Selective internal radiation therapy (SIRT), also known as transarterial radioembolization (TARE), radioembolization or intra-arterial microbrachytherapy is a form of radionuclide therapy used in interventional radiology to treat cancer. It is generally for selected patients with surgically unresectable cancers, especially hepatocellular carcinoma or metastasis to the liver. The treatment involves injecting tiny microspheres of radioactive material into the arteries that supply the tumor, where the spheres lodge in the small vessels of the tumor. Because this treatment combines radiotherapy with embolization, it is also called radioembolization. The chemotherapeutic analogue (combining chemotherapy with embolization) is called chemoembolization, of which transcatheter arterial chemoembolization (TACE) is the usual form.

==Principles==
Radiation therapy is used to kill cancer cells; however, normal cells are also damaged in the process. Currently, therapeutic doses of radiation can be targeted to tumors with great accuracy using linear accelerators in radiation oncology; however, when irradiating using external beam radiotherapy, the beam will always need to travel through healthy tissue, and the normal liver tissue is very sensitive to radiation. The radiation sensitivity of the liver parenchyma limits the radiation dose that can be delivered via external beam radiotherapy. SIRT, on the other hand, involves the direct insertion of radioactive microspheres to a region, resulting in a local and targeted deposition of radioactive dose. It is therefore well-suited for treatment of liver tumors. Due to the local deposition, SIRT is regarded as a type of locoregional therapy (LRT).

The liver has a dual blood supply system; it receives blood from both the hepatic artery and the portal vein. The healthy liver tissue is mainly perfused by the portal vein, while most liver malignancies derive their blood supply from the hepatic artery. Therefore, locoregional therapies such as transarterial chemoembolization or radioembolization, can selectively be administered in the arteries that are supplying the tumors and will preferentially lead to deposition of the particles in the tumor, while sparing the healthy liver tissue from harmful side effects.

In addition, malignancies (including primary and many metastatic liver cancers) are often hypervascular; tumor blood supplies are increased compared to those of normal tissue, further leading to preferential deposition of particles in the tumors.

SIRT can be performed using several techniques, including whole liver treatment, lobar or segmental approaches. Whole liver SIRT targets the entire liver in one treatment and can be used when the disease is spread throughout the liver. Radiation lobectomy targets one of the two liver lobes and can be a good treatment option when only a single lobe is involved or when treating the whole liver in two separate treatments, one lobe at the time. The segmental approach, also called radiation segmentectomy, is a technique where a high dose of radiation is delivered in one or two Couinaud liver segments only. The high dose results in eradication of the tumor while damage to healthy liver tissue is contained to the targeted segments only. This approach results in effective necrosis of the targeted segments. Segmentectomy is only feasible when the tumor(s) are contained in one or two segments. Which technique is applied is determined by catheter placement. The more distally the catheter is placed, the more localized the technique.

▶ **EXERCISES TO COMPLETE**:
(1) Answer these questions from the text on selective internal radiation therapy above:
(a) What is the usual form of chemoembolization?
(b) Which vessel mainly perfuses healthy liver tissue?
(c) What determines which SIRT technique is applied?
(2) Extend the text on selective internal radiation therapy above, picking up right after its final sentence.

▶ **DATA**:
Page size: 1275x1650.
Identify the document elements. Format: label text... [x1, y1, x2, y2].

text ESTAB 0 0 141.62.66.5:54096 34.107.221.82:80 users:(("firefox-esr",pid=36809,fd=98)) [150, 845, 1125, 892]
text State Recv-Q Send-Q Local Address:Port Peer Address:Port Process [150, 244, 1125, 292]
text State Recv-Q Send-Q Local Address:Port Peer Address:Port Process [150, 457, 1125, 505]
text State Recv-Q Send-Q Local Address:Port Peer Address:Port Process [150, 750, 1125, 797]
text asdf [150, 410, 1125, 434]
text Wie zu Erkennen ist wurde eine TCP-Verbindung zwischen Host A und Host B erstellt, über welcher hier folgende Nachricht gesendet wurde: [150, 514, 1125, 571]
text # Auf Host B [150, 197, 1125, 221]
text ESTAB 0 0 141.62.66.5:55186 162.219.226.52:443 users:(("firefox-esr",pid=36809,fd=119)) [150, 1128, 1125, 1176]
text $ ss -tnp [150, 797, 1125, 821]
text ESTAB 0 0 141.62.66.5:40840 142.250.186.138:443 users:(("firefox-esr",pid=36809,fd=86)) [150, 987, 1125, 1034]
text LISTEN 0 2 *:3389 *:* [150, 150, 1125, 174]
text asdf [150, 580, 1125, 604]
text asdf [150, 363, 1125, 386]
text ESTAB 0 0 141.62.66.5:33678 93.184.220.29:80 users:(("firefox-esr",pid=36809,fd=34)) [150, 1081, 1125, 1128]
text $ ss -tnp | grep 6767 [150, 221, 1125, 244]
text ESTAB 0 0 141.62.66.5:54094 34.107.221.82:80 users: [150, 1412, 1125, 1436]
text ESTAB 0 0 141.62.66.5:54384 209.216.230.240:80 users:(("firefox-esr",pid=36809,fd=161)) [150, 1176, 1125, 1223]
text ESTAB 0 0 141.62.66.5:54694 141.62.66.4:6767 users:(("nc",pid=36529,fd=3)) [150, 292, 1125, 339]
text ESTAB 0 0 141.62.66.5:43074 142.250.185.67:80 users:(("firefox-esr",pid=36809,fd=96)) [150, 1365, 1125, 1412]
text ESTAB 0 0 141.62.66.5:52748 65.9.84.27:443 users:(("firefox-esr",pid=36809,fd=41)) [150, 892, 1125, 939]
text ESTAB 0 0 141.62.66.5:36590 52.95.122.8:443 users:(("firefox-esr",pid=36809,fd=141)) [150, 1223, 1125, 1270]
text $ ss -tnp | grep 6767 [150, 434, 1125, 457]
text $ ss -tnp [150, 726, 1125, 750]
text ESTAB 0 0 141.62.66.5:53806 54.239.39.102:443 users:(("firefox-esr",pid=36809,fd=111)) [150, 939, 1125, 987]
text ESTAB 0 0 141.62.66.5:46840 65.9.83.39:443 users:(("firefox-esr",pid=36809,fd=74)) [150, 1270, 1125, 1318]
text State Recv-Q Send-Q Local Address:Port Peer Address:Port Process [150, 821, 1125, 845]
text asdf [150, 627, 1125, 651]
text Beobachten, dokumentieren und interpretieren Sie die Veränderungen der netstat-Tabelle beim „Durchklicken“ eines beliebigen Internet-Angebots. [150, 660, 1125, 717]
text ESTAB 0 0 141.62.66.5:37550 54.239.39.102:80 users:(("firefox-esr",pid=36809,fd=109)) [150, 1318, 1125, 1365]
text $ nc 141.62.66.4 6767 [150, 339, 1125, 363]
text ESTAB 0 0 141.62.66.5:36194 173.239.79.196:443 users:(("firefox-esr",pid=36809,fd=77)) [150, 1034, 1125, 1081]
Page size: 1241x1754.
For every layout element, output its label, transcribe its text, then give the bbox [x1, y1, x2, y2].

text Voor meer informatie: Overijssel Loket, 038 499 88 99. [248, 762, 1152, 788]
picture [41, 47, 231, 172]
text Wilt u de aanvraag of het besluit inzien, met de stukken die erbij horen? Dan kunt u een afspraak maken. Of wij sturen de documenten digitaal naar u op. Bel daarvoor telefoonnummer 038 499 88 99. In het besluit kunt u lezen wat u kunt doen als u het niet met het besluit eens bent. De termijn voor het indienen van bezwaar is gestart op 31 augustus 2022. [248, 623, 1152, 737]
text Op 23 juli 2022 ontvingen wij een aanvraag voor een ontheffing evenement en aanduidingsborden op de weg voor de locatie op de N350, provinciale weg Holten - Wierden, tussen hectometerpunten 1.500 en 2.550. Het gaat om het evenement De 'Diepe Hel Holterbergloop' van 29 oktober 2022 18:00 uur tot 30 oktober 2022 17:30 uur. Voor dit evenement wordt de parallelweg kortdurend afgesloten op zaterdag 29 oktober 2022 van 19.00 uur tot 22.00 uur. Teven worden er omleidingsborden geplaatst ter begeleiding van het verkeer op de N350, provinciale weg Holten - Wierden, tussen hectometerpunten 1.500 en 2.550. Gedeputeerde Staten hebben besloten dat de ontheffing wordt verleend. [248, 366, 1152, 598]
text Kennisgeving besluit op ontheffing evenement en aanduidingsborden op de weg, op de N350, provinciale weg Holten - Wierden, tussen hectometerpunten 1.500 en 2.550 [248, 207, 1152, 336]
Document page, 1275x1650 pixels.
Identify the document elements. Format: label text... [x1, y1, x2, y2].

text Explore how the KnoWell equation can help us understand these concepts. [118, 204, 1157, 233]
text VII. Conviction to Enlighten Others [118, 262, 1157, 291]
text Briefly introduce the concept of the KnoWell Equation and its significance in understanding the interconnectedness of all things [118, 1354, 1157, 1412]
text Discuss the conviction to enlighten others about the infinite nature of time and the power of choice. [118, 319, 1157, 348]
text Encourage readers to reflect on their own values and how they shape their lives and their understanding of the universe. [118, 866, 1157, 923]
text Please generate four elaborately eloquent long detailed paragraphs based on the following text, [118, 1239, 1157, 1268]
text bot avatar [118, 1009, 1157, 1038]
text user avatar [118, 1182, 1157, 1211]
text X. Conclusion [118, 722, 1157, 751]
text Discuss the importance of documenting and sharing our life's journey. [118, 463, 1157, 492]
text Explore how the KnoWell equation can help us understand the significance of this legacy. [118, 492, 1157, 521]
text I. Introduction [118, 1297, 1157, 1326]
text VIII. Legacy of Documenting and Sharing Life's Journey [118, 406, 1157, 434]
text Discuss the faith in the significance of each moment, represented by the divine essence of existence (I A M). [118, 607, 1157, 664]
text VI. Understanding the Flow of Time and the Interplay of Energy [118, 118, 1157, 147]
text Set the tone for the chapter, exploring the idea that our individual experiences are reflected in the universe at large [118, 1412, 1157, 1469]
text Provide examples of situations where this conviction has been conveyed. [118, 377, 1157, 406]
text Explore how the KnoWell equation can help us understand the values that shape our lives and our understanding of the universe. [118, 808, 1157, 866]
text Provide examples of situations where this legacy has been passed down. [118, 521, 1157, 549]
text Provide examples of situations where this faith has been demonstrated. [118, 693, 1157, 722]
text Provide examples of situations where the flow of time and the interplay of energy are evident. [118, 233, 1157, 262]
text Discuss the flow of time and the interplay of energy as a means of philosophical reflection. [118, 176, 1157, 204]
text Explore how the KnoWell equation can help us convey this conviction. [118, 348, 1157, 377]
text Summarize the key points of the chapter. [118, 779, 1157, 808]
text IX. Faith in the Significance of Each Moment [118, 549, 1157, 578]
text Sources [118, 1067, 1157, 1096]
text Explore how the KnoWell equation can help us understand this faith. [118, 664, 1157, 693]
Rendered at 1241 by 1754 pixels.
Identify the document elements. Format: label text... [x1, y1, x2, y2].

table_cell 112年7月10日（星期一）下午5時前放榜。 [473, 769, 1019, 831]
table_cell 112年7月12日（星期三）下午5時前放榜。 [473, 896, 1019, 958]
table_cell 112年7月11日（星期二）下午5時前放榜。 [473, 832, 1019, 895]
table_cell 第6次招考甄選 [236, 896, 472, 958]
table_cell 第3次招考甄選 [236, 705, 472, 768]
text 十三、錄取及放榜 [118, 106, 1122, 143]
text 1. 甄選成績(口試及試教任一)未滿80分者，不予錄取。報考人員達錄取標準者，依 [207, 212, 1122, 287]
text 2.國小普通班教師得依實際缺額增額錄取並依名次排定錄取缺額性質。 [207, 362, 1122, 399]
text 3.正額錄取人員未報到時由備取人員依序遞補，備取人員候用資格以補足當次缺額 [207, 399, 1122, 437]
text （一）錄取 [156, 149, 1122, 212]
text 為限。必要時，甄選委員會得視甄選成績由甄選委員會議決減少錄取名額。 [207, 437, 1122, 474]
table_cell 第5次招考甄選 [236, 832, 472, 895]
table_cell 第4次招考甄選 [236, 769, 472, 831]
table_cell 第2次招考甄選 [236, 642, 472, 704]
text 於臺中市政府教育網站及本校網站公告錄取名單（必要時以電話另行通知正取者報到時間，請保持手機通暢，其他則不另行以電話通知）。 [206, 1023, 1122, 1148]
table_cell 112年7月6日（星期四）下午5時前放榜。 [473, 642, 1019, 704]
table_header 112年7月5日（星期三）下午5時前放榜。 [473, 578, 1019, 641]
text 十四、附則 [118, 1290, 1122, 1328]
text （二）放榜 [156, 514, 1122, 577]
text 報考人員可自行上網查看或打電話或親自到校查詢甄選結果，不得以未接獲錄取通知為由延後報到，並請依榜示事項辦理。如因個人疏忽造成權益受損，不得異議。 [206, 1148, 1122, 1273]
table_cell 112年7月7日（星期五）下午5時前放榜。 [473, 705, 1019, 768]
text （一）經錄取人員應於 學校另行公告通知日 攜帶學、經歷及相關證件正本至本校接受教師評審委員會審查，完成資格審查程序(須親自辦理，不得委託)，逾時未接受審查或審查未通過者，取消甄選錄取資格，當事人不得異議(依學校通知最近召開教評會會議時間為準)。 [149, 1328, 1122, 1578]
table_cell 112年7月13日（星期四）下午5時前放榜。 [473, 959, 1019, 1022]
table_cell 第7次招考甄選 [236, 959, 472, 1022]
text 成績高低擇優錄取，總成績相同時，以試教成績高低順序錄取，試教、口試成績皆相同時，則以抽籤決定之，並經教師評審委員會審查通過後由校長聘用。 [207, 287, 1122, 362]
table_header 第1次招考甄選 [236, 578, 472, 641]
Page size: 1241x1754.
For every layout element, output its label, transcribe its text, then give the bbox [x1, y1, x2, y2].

▶ **RESULTS BY TASK**:
(1)
(a) Transcatheter arterial chemoembolization (TACE).
(b) The portal vein.
(c) Catheter placement.

(2)
==Therapeutic applications==
Candidates for radioembolization include patients with:
1. Unresectable liver cancer of primary or secondary origin, such as hepatocellular carcinoma and liver-metastases from a different origin (e.g. colorectal cancer, breast cancer, neuroendocrine cancer, cholangiocarcinoma or soft tissue sarcomas)
2. No response or intolerance to regional or systemic chemotherapy
3. No eligibility for potentially curative options such as radiofrequency ablation.
SIRT is currently considered as a salvage therapy. It has been shown to be safe and effective in patients for whom surgery is not possible, and chemotherapy was not effective. Subsequently, several large phase III trials have been started to evaluate the efficacy of SIRT when used earlier in the treatment scheme or in combination treatments with systemic therapy.

SIRT, when added to first line therapy for patients with metastases of colorectal cancer, was evaluated in the SIRFLOX, FOXFIRE and FOXFIRE Global studies. For primary liver cancer (HCC), two large trials comparing SIRT with standard of care chemotherapy, Sorafenib, have been completed, namely the SARAH and SIRveNIB trials.

Results of these studies, published in 2017 and 2018, reported no superiority of SIRT over chemotherapy in terms of overall survival (SARAH, SIRveNIB, FOXFIRE). In the SIRFLOX study, better progression-free survival was also not observed. These trials did not give direct evidence supporting SIRT as a first-line treatment regime for liver cancer. However, these studies did show that SIRT is generally better tolerated than systemic therapy, with less severe adverse events. Simultaneously, for HCC, data derived from a large retrospective analysis showed promising results for SIRT as an earlier stage treatment, particularly with high dose radiation segmentectomy and lobectomy.

More studies and cohort analyses are underway to evaluate subgroups of patients who benefit from SIRT as a first-line or later treatment, or to evaluate the effect of SIRT in combination with chemotherapy (EPOCH, SIR-STEP, SORAMIC, STOP HCC).

For HCC patients currently ineligible for liver transplant, SIRT can sometimes be used to decreases tumor size allowing patients to be candidates for curative treatment. This is sometimes called bridging therapy.

When comparing SIRT with transarterial chemoembolization (TACE), several studies have shown favorable results for SIRT, such as longer time to progression, higher complete response rates and longer progression-free survival.

==Radionuclides and microspheres==
There are currently two types of commercially available microsphere for SIRT, a third one was available but has been discontinued. They make use of the radionuclide yttrium-90 (^{90}Y) and are made of either glass (TheraSphere) or resin (SIR-Spheres). The discontinued type used holmium-166 (^{166}Ho) and was made of poly(l-lactic acid), PLLA, (QuiremSpheres). The therapeutic effect of both commercially-available types is based on local deposition of radiation dose by high-energy beta particles. Both types of microsphere are permanent implants and stay in the tissue even after radioactivity has decayed.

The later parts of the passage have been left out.